I'm not entirely sure, but wonder if in a very colloquial way the term «κώλοσε» could be used.
Eg «.... κώλοσε η μπαταρία ...»


----------



## Iraklakos

Never heard of that one before... It would be κώλ*ω*σε btw. 
A more colloquial way I can think of is "τα 'φτυσε η μπαταρία"


----------



## shawnee

While I've not heard «κώλωσε», used in the context of a dead battery (spelling amended courtesy of Iraklakos, with thanks), I'm sure I've heard it in the context of a car not working for whatever reason. I guess it was a long shot.


----------



## Αγγελος

That's just the problem: κωλώνω means 'to stop moving forward' (or, in more recent years, 'to be afraid of going ahead').
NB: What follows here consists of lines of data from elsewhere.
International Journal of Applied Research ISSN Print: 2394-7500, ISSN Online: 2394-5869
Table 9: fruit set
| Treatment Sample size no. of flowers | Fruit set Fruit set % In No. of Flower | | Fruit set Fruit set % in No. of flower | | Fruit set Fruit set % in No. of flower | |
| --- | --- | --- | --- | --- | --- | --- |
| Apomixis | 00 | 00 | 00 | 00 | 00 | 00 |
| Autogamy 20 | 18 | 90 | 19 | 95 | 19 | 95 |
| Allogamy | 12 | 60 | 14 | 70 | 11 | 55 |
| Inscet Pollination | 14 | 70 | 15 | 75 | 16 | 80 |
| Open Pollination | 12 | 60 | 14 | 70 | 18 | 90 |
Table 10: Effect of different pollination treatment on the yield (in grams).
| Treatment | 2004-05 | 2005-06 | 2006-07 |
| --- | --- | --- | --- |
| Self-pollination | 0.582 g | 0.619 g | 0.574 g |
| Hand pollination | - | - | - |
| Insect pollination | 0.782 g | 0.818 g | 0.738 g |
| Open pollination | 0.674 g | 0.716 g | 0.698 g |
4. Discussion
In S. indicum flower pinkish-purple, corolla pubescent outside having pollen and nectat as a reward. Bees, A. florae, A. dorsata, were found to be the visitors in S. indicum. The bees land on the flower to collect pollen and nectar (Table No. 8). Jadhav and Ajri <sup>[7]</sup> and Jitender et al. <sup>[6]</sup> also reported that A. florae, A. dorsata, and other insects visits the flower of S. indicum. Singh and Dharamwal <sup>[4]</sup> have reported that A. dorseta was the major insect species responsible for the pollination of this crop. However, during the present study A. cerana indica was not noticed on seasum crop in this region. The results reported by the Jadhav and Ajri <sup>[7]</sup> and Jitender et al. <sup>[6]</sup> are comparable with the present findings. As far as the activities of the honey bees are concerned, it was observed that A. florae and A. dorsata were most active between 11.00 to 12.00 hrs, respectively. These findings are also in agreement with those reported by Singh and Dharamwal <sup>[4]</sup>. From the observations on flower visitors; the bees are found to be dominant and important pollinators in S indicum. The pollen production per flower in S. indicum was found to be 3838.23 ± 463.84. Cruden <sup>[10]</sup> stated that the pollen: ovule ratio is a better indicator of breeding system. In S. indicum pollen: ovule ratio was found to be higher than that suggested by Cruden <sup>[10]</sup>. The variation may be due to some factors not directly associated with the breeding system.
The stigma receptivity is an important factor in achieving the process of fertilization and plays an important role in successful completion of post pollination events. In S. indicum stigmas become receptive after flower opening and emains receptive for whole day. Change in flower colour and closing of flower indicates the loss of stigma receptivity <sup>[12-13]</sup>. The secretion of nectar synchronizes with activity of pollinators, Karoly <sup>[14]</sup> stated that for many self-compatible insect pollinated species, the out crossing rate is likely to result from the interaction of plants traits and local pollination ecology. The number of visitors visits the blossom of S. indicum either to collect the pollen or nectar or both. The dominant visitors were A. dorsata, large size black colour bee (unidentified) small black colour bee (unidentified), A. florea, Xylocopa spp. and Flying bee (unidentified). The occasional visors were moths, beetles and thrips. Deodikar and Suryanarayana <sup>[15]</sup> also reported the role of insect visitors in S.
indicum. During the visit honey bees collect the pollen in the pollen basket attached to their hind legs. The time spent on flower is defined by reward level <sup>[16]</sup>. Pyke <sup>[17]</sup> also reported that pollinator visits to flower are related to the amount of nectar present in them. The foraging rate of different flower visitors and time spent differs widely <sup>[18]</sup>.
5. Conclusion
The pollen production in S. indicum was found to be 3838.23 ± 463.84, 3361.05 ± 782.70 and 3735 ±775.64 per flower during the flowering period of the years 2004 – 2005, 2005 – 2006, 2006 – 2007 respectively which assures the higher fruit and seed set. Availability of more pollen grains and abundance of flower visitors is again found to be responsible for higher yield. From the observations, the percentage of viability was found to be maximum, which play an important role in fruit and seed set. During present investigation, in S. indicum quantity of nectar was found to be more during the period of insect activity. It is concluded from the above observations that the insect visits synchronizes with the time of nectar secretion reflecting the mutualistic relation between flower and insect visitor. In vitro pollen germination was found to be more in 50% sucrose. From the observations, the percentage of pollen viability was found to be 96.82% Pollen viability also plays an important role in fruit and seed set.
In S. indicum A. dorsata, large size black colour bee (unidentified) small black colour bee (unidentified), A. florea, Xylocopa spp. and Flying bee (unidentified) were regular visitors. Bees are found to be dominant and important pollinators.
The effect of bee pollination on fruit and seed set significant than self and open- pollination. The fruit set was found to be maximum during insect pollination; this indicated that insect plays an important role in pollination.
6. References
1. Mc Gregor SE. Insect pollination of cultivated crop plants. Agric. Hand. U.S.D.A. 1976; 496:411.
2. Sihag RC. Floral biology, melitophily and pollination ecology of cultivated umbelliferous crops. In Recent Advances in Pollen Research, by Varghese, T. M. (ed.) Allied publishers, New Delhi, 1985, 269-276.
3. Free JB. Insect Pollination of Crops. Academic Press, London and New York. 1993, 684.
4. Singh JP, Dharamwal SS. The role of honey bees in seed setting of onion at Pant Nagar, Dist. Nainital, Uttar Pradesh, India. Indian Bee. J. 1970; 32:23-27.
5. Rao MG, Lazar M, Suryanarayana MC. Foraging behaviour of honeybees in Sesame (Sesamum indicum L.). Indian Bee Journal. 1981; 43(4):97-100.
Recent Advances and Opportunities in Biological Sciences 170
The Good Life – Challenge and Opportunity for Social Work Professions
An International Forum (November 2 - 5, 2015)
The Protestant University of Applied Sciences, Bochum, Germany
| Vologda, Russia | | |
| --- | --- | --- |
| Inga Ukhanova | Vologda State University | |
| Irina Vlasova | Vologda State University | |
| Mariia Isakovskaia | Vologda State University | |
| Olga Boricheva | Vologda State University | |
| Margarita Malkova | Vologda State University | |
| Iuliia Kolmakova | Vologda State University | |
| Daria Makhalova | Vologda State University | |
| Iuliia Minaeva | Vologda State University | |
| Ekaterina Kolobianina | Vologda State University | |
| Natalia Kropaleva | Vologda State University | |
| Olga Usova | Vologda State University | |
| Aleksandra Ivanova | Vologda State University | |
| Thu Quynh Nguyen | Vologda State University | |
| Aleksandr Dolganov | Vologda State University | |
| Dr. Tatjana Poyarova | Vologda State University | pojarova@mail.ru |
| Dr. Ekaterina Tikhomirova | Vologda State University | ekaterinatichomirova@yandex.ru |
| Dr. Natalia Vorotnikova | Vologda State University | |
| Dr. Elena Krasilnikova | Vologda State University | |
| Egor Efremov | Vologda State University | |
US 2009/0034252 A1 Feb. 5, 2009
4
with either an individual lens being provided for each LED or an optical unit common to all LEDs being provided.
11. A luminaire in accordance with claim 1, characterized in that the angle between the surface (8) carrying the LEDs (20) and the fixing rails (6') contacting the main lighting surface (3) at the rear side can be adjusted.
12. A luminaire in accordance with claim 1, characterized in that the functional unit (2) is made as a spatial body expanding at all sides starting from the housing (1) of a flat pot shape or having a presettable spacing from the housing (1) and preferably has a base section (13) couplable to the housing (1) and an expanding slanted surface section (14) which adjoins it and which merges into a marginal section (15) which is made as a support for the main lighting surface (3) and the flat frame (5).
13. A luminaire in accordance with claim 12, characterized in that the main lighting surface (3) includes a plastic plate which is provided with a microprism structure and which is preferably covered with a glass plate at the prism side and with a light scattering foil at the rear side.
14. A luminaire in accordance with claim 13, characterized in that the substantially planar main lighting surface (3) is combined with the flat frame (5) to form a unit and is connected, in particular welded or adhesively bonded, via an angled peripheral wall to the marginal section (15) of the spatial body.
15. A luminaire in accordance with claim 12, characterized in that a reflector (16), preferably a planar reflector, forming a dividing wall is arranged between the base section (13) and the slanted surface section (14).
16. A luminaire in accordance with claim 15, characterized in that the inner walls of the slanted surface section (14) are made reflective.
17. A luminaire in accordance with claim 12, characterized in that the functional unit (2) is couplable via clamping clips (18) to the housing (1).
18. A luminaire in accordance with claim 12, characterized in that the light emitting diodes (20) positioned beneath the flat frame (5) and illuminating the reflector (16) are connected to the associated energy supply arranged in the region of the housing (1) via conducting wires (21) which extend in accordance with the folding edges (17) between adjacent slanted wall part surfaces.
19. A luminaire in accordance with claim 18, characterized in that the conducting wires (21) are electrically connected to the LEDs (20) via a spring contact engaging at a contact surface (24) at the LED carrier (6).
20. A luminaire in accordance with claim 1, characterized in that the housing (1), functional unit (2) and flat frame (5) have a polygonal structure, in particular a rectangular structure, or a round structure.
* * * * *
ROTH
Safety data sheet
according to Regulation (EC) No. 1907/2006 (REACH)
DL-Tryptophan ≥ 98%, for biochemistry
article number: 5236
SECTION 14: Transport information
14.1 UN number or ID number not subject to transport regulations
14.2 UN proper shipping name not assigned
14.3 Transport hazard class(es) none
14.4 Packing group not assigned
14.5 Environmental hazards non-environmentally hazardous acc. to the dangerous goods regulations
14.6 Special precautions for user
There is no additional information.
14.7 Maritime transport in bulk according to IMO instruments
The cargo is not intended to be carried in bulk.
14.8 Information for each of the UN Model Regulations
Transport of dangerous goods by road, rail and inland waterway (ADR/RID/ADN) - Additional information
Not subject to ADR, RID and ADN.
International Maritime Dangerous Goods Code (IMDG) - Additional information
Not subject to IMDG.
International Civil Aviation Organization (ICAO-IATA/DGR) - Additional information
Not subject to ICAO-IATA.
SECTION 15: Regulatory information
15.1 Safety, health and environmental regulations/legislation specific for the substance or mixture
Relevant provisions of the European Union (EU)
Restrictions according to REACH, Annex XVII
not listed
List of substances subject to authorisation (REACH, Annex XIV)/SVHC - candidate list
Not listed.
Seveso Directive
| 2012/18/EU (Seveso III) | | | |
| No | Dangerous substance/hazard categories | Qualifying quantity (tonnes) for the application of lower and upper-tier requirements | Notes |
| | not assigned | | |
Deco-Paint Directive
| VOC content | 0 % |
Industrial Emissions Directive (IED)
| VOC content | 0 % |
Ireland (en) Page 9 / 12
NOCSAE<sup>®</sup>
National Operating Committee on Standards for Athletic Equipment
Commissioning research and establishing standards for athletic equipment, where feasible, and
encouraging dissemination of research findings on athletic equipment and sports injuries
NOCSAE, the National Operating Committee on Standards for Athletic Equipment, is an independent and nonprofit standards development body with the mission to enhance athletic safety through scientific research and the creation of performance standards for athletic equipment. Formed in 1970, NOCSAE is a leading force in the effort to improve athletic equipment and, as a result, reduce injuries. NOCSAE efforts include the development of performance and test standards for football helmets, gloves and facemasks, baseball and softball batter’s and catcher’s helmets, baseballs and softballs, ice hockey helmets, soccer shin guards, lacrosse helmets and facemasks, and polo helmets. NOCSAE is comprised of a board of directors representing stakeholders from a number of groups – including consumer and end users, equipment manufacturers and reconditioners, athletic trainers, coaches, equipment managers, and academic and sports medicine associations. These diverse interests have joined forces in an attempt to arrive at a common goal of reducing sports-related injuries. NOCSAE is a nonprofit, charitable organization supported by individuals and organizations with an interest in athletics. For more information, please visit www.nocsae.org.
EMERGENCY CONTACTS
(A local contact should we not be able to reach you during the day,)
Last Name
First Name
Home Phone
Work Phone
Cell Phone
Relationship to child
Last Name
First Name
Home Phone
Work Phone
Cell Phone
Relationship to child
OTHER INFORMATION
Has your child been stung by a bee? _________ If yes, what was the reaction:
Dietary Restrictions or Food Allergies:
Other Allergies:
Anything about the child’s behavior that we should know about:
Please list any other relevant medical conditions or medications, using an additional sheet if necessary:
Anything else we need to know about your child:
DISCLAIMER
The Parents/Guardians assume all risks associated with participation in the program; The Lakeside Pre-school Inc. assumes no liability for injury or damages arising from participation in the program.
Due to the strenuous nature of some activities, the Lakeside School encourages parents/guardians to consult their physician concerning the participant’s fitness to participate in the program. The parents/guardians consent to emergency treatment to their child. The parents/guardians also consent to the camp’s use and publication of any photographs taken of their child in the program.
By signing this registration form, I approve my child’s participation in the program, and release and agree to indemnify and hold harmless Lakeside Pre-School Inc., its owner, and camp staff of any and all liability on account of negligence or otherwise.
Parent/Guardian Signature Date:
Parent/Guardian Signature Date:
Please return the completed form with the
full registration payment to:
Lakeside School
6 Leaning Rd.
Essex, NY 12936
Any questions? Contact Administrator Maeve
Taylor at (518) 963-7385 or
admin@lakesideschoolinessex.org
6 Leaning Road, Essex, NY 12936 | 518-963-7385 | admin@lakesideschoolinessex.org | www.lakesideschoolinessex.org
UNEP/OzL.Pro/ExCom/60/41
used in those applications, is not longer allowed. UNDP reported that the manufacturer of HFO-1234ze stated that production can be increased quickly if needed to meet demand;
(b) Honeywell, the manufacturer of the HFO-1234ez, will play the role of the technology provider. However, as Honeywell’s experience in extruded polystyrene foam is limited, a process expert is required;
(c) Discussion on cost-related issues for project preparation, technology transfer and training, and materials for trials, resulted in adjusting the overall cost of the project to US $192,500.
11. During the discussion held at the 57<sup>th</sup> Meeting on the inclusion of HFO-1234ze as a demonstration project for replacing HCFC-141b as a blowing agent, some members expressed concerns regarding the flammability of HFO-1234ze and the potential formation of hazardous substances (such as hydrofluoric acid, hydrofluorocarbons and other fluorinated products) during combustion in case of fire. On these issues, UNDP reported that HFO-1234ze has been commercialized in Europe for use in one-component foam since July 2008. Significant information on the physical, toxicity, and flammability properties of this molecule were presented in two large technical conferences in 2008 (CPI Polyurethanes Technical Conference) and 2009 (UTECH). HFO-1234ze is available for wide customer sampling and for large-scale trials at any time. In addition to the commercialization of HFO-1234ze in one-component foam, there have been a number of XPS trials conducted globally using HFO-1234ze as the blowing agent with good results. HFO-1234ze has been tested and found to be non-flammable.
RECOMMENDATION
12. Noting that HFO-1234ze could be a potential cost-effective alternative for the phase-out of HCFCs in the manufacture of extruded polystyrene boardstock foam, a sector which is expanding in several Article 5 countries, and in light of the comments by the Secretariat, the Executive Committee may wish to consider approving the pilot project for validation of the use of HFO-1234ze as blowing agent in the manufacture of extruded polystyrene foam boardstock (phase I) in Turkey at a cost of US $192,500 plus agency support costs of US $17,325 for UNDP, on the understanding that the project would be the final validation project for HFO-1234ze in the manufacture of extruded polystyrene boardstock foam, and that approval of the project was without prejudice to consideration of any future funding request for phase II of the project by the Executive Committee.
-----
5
It can be used of a car that stalls or of a student that stops making progress, but not of something that is not supposed to move, either literally or figuratively.


----------



## shawnee

Many thanks for that definitive clarification *Αγγελος*.


----------



## Sheikhbutt

siri_iris said:


> How can I say "Sorry I couldn't message you as my phone died"
> 
> Thanks in advance!


My phone died: is it an idiomatic phrase?


----------



## Αγγελος

Yes. It is an English idiom. One also speaks of a dead battery( (=fully  discharged), and ‘die’ can be used of any machine or device that suddenly stops working and can’t be turned back on.


----------



## Helleno File

Yes Αγγελος is quite right - it's commonly used.  Very colloquially we can even say say something has "died the death".


----------